_Your instructions_. Reproduce the material below word for word, starting at its first line and ending at the line that contains "Esta web utiliza", with both of those lines included.

Saved entries
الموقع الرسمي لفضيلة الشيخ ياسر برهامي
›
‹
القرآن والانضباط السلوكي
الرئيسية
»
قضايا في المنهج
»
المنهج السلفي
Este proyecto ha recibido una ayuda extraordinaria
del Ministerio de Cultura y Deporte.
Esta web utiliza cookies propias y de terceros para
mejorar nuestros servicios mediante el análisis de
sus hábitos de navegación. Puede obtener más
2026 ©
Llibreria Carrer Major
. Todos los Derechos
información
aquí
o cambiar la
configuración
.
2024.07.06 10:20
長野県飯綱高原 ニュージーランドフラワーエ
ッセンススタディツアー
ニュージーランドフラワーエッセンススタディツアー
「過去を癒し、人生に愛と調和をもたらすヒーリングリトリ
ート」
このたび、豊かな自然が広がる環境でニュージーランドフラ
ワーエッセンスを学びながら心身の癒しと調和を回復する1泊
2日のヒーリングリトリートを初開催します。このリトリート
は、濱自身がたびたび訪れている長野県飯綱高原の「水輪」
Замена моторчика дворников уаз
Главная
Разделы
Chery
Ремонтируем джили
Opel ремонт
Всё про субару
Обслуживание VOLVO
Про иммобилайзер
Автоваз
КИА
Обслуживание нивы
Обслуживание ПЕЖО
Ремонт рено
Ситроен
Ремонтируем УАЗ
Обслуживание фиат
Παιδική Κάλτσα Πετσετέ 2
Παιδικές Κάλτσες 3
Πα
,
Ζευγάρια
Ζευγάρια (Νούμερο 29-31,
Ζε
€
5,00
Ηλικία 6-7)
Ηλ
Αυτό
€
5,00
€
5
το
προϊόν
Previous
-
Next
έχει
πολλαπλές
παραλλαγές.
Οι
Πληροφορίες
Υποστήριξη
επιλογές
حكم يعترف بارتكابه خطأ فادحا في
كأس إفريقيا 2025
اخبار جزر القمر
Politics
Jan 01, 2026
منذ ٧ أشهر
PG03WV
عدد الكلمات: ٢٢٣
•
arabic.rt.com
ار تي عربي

_Solved problem_.
الموقع الرسمي لفضيلة الشيخ ياسر برهامي
›
‹
القرآن والانضباط السلوكي
الرئيسية
»
قضايا في المنهج
»
المنهج السلفي
Este proyecto ha recibido una ayuda extraordinaria
del Ministerio de Cultura y Deporte.
Esta web utiliza cookies propias y de terceros para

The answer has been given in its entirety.